### Выбранный отрывок

Человек покорил вершину. Он шел к ней долго, спотыкаясь о собственные промахи и радуясь удачам, позади уже трудные раздумья, бессонные ночи, тот последний, что называется, тысяча первый опыт. Шел он не один, а в связке, как альпинист. И вершина сдалась. Но едва это случилось, впереди замаячила новая и тоже, как казалось вначале, недоступная. Потом он долго думал, что ученому в отличие от альпиниста нельзя считать пройденные вершины. Ему надлежит видеть будущее. Он никогда не был в горах. И профессия у него на первый взгляд самая прозаическая – инженер-гидродинамик. А вершина? «Вершина в науке – нечто неопределенное, – говорит Эдуард Щербинин. – Знаешь только, в каком направлении шагать, а долго ли, по каким склонам – крутым или пологим, что тебя ожидает впереди – радость победы или горечь поражения, – неизвестно. Восхождение всегда связано с риском. Но суть не в этом. Главное – движение, поиск, выбор той единственно верной дороги, которая может привести тебя к еще одной загадке природы и одновременно к ее объяснению».
Движение, поиск, выбор... В этом, пожалуй, весь Щербинин, в этом смысл его жизни, его работы, творческих планов и замыслов.
Свой первый, жизненно важный выбор Эдуард сделал еще в школе, когда из всех предметов отдал предпочтение физике. Второй – в Ленинградском политехническом институте. Он поступил на физико-механический факультет на кафедру гидроаэромеханики, но примерно к четвертому курсу, детально изучив предмет, понял, что гидродинамика, которой он увлекся, «перепахана» вдоль и поперек. Идти проторенной дорогой не хотелось, необходимо было найти новый ориентир всей дальнейшей работы. Выбор пал на раздел магнитной гидродинамики, связанный с изучением струйных и отрывных течений в магнитном поле. Это было нечто новое, малоизученное в науке.

######
### Исходные данные

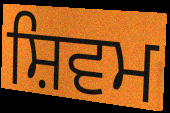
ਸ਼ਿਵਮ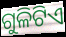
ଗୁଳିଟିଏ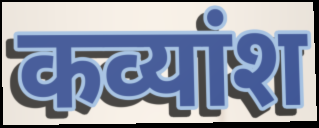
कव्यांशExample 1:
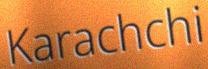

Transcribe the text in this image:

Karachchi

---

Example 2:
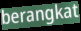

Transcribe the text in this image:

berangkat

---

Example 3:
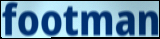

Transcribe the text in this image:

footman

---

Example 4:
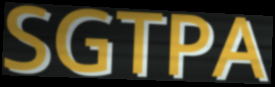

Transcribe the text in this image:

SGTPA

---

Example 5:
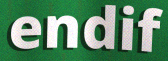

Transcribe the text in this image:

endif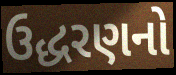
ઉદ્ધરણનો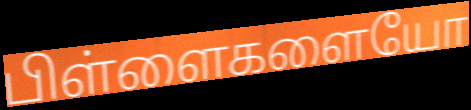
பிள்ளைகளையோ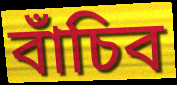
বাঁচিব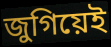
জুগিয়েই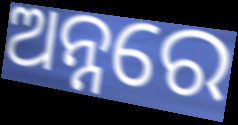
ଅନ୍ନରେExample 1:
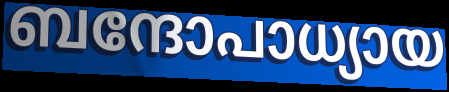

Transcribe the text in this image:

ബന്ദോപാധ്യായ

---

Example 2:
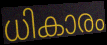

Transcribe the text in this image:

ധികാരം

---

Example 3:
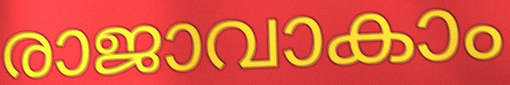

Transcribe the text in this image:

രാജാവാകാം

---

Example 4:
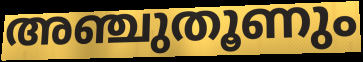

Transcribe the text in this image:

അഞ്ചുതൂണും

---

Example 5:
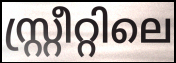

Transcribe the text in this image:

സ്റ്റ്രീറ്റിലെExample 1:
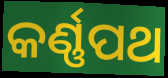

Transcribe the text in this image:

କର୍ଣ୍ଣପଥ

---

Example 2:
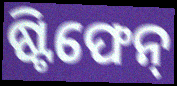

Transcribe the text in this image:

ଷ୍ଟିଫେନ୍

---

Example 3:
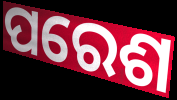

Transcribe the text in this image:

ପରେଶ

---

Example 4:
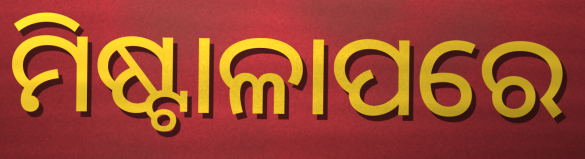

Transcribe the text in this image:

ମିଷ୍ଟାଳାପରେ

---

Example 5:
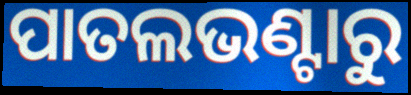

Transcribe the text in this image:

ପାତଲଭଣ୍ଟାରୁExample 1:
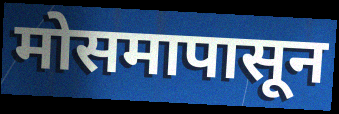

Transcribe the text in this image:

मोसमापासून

######
### Исходные данные

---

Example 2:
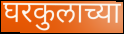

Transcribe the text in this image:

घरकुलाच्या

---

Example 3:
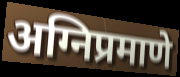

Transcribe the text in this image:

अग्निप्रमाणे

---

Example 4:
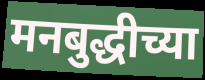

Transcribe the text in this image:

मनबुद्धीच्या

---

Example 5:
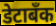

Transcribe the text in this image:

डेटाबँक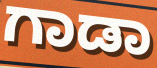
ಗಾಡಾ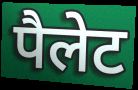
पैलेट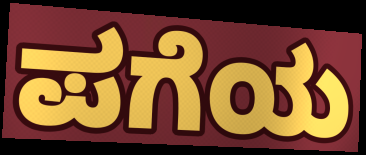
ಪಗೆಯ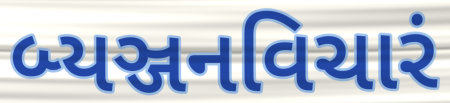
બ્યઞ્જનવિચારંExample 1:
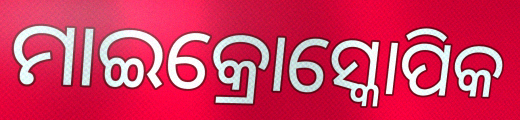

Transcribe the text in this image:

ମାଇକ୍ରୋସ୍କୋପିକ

######

▶ Что нужно сделать
A. Перечислите всё, что Эдуард Щербинин в выбранном отрывке называет главным в восхождении к научной вершине.
B. Продолжите выбранный отрывок о научном пути Эдуарда Щербинина с того места, где он заканчивается.
Записи к тексту отношения не имеют.

▶ Ответы к заданиям
A. Движение, поиск, выбор той единственно верной дороги, которая может привести к еще одной загадке природы и одновременно к ее объяснению.

B.
Трудности в студенческие годы создают ученого, во всяком случае, шлифуют характер. Его сокурсник удивленно рассказывал мне: «Мы понимаем, что он взялся за дело, требующее особой, творческой самостоятельности, убежденности и веры в собственные силы, но, чего греха таить, и сомневались в правильности его выбора. Ведь успех, казалось, сопутствует тем, кто отмечен «божьим даром», чудакам, людям «не от мира сего». А он был вроде бы слишком прост, держался порой излишне скромно. Правда, на втором или третьем курсе его все же заметили, отличили, он возглавил комсомольскую организацию, делам которой, по нашему глубокому убеждению, был предан гораздо больше, чем науке. В общем, ни характером, ни обликом не соответствовал тому стереотипу ученого, который выработался в нашем представлении». Сам Щербинин считает для себя переломным моментом обычный дневной киносеанс в маленьком клубе, где он впервые увидел «Девять дней одного года». Образ Гусева напомнил отца, собственное, довольно безрадостное детство, – мать получила похоронку, когда Эдику исполнилось всего три года, – и натолкнул на мысль, вернее, окончательно сформировал ее, что наука – это творчество, это умение и смелость взять, на себя ответственность за выбранный путь, за полученные результаты. В начале 70-х годов магнитной гидродинамикой занимался единственный в Союзе институт – Институт физики Академии наук Латвийской ССР. Его и выбрал Щербинин. И для прохождения преддипломной практики, а затем и для дальнейшей работы.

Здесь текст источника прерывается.